Albufeira de Aguieira

El embalse de Aguieira, uno de los ecosistemas acuáticos más importantes del centro de Portugal, tanto por su papel en el sector energético como por su importancia medioambiental y recreativa, se enfrenta a una situación preocupante tras décadas de presencia de cianobacterias potencialmente tóxicas. Los análisis realizados desde 1989 revelan valores elevados y persistentes de clorofila-a, así como la presencia recurrente de especies productoras de toxinas.

En los últimos años, se han detectado especies como Microcystis aeruginosa, Aphanizomenon flos-aquae y Anabaena flos-aquae durante los meses de verano y otoño, coincidiendo con las condiciones más favorables para su proliferación. Algunos episodios superaron ampliamente los valores de referencia de riesgo establecidos por la OMS, y los estudios más recientes confirman que algunas cepas presentes en el embalse contienen genes asociados a la producción de microcistinas.
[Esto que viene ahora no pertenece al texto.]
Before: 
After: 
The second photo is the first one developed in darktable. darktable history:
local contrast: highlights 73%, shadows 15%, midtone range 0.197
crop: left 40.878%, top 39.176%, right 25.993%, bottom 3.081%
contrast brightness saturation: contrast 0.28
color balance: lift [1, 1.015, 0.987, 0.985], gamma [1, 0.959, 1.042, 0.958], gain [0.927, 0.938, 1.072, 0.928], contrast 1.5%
El aumento de nutrientes en el agua, especialmente fósforo y nitrógeno, asociado a las prácticas agrícolas y a los vertidos urbanos, se perfila como uno de los factores más determinantes. Del mismo modo, las lluvias intensas, las sequías prolongadas y el aumento de la temperatura están generando condiciones que favorecen ciclos repetidos de proliferación.
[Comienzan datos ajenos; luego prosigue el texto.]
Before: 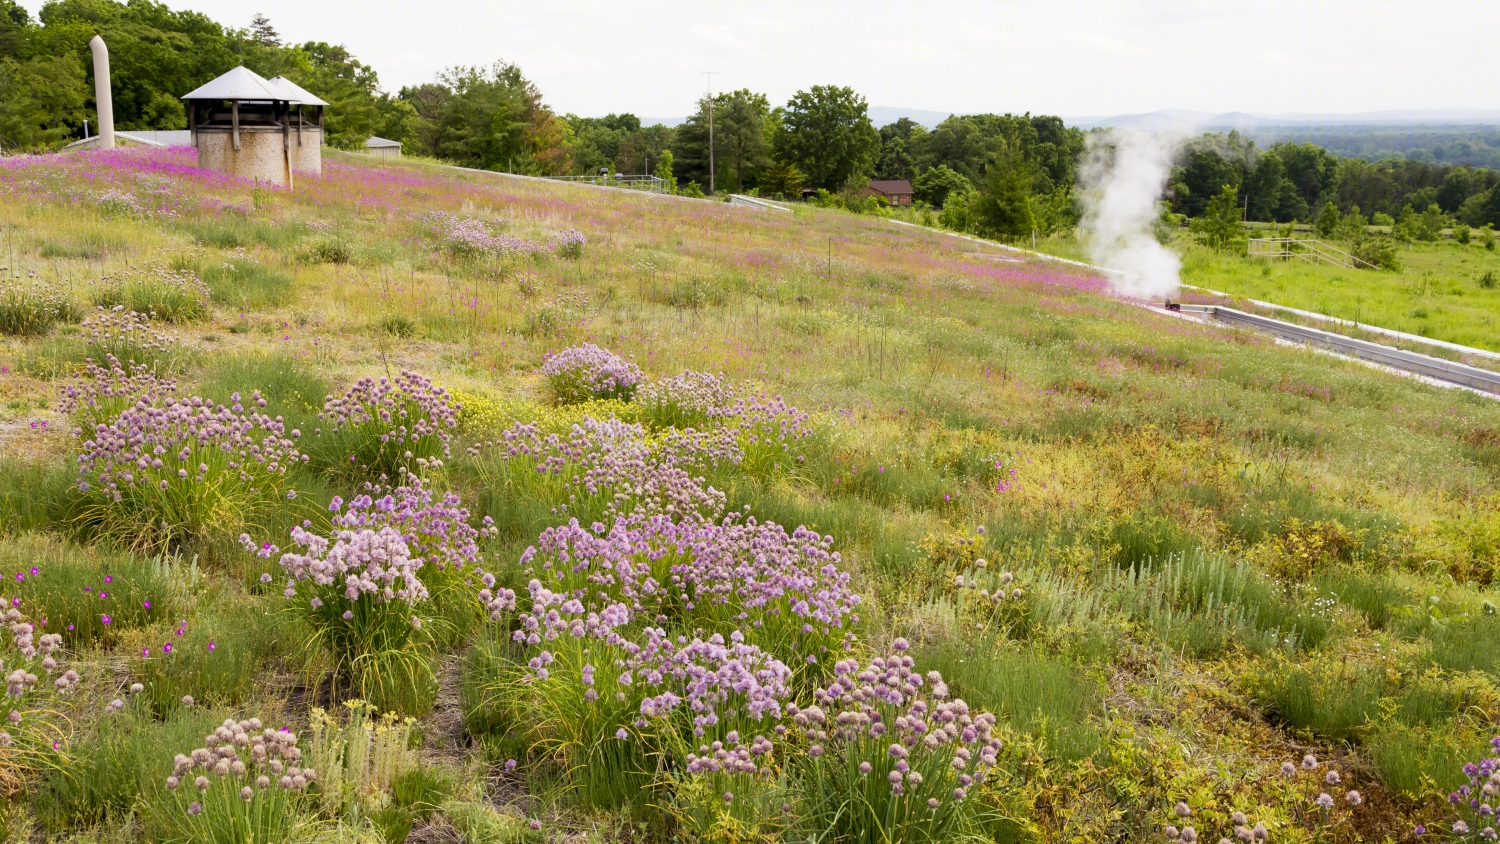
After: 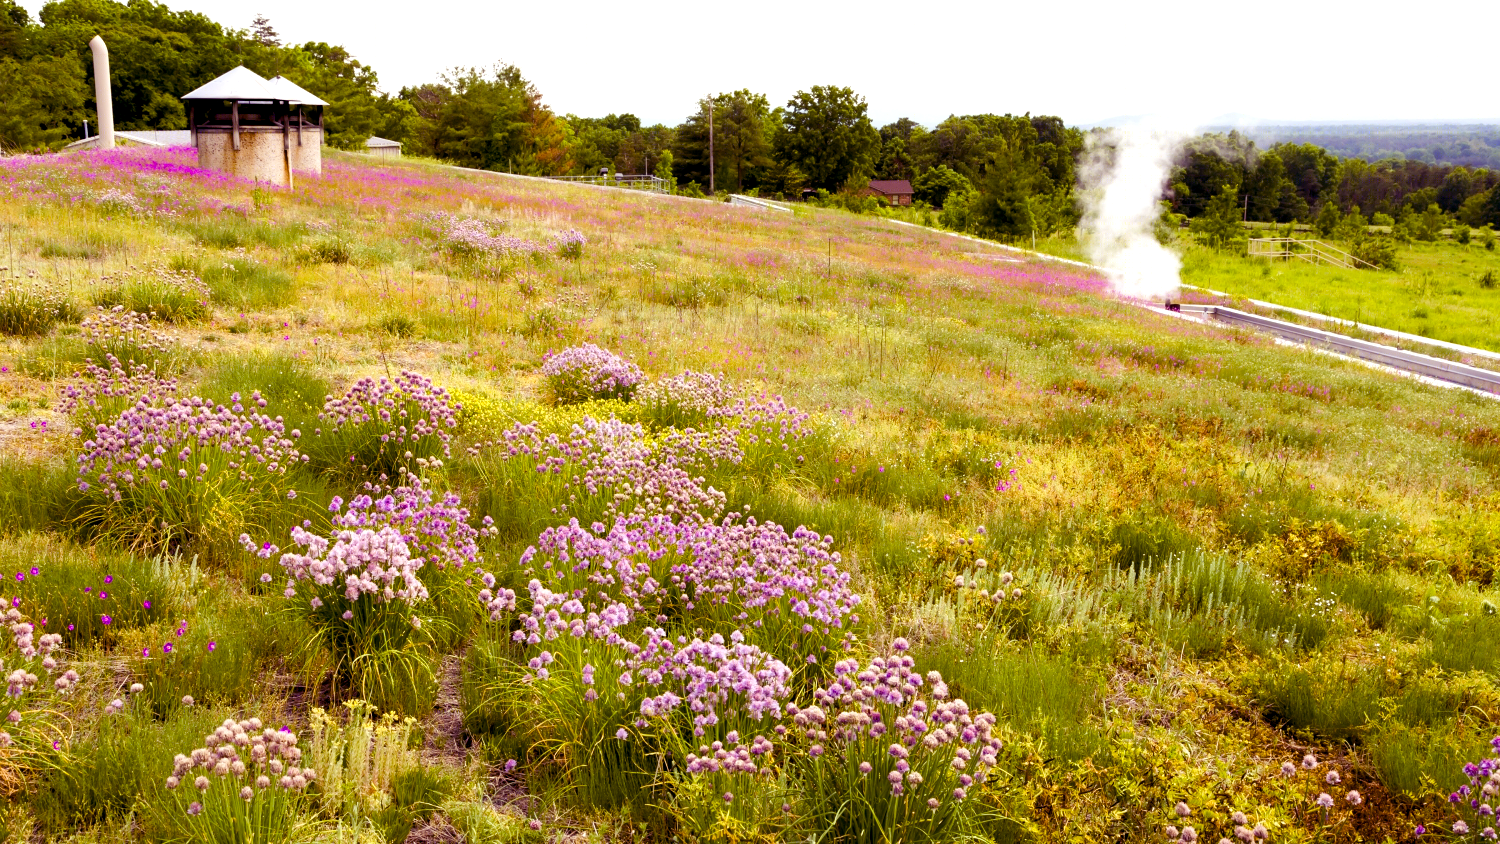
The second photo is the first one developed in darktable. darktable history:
color balance rgb: shadows lift › luminance -21.66%, shadows lift › chroma 8.98%, shadows lift › hue 283.37°, power › chroma 1.55%, power › hue 25.59°, highlights gain › luminance 6.08%, highlights gain › chroma 2.55%, highlights gain › hue 90°, global offset › luminance -0.87%, perceptual saturation grading › global saturation 27.49%, perceptual saturation grading › highlights -28.39%, perceptual saturation grading › mid-tones 15.22%, perceptual saturation grading › shadows 33.98%, perceptual brilliance grading › highlights 10%, perceptual brilliance grading › mid-tones 5%
color calibration: illuminant as shot in camera, x 0.358, y 0.373, temperature 4628.91 K
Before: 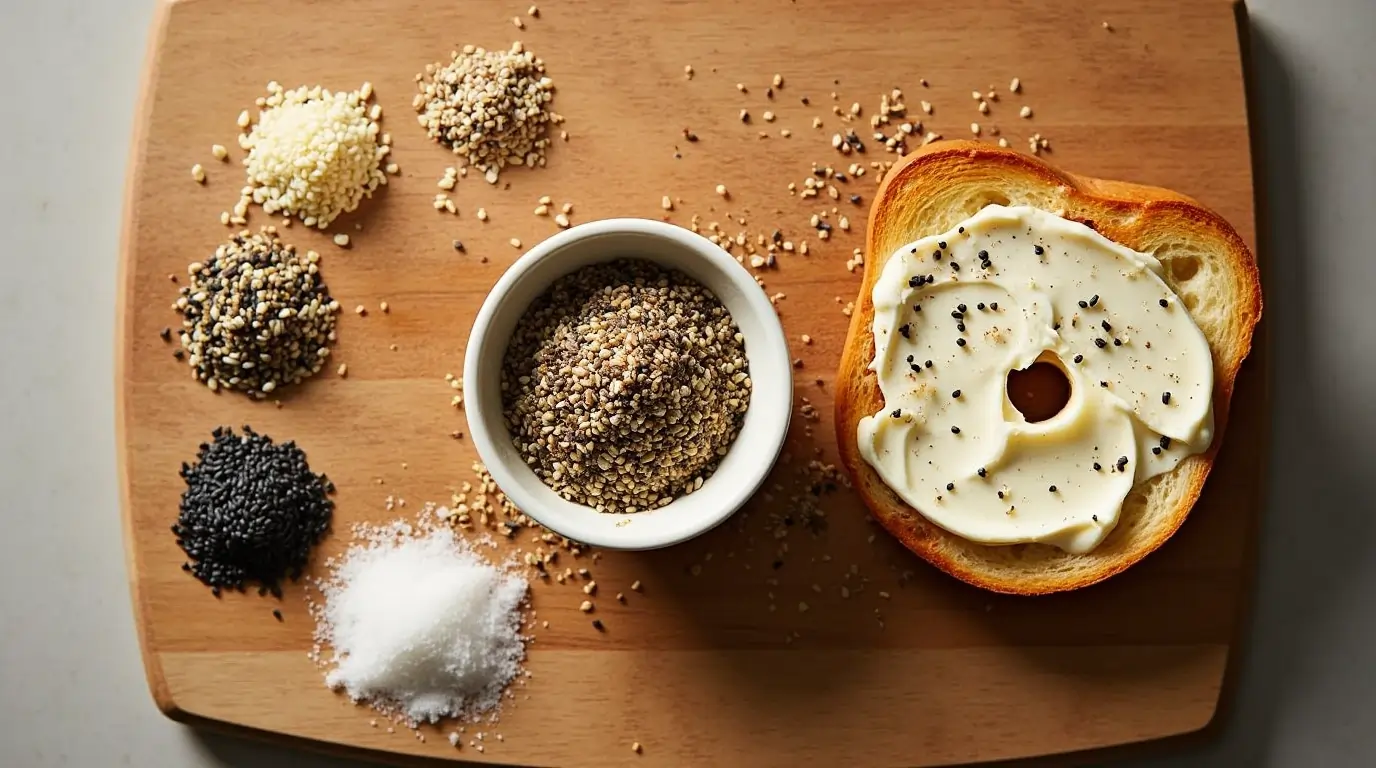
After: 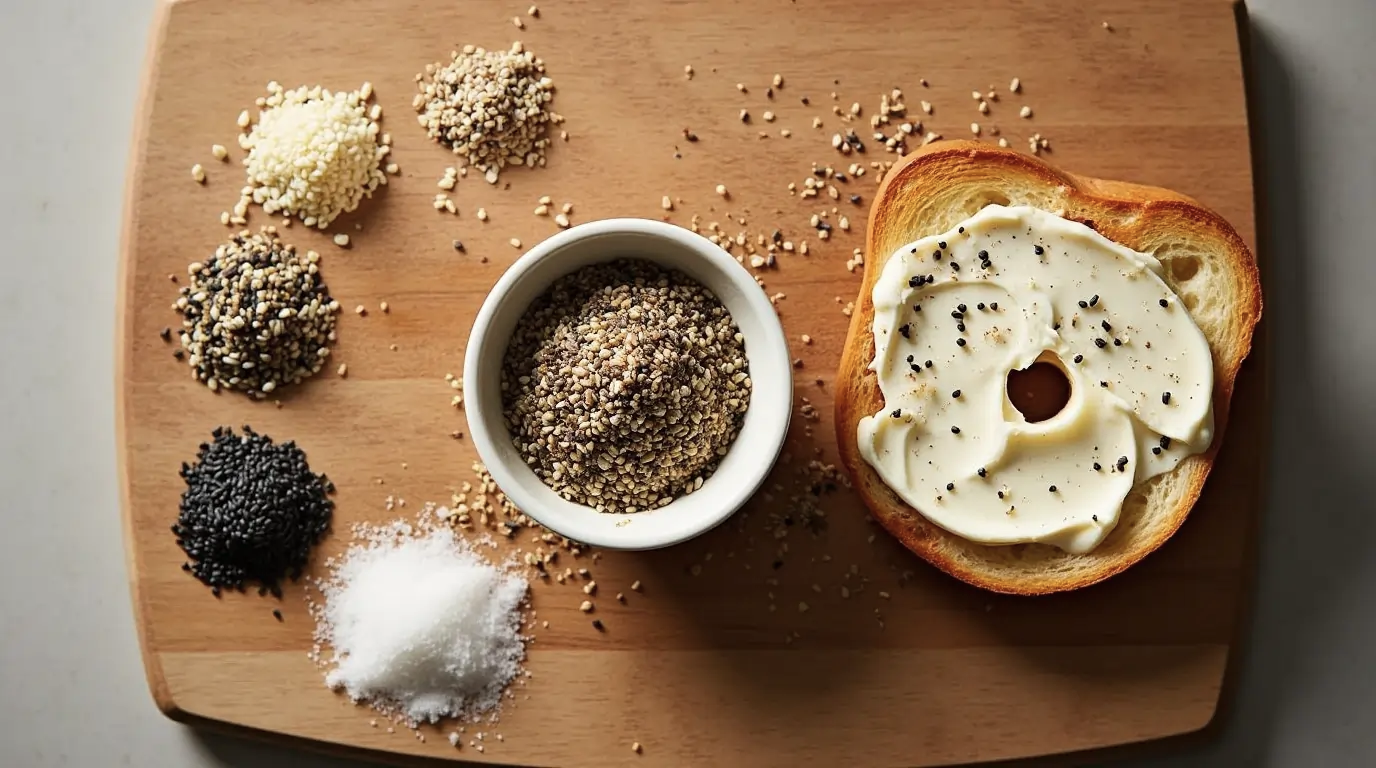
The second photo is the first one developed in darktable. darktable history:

Las consecuencias ecológicas y sociales ya se han dejado sentir. En 2024, se desaconsejó el baño en varias playas fluviales, y los expertos advierten de que la situación podría agravarse si no se adoptan estrategias de seguimiento continuo y de reducción de los aportes de contaminantes.

El embalse de Aguieira se ha convertido en un claro ejemplo de cómo la presión humana y el cambio climático están redefiniendo el funcionamiento de los ecosistemas acuáticos portugueses y subraya la urgencia de avanzar hacia modelos más sostenibles de gestión del agua.